◆ Data supplied
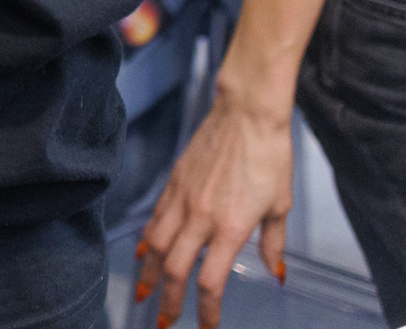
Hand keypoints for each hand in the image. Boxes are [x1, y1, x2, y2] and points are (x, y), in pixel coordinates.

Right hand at [136, 90, 293, 326]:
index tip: (206, 327)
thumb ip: (273, 244)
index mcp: (231, 228)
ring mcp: (182, 199)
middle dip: (167, 299)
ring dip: (147, 273)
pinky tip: (142, 252)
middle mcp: (201, 217)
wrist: (246, 115)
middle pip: (174, 269)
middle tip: (162, 321)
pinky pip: (154, 218)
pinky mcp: (173, 183)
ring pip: (155, 245)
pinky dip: (146, 240)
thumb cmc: (270, 158)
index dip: (207, 310)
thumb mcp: (281, 206)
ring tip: (142, 292)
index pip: (211, 281)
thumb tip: (275, 273)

◆ Requirement
Print the line that contains "ring pip: (155, 245)", then every later line of the entries above up to and including the last, all exactly as written.

◆ Problem solution
ring pip: (155, 245)
pinky dip: (146, 240)
thumb cmc: (270, 158)
index dip: (207, 310)
thumb mcp: (281, 206)
ring tip: (142, 292)
index pip: (211, 281)
thumb tip: (275, 273)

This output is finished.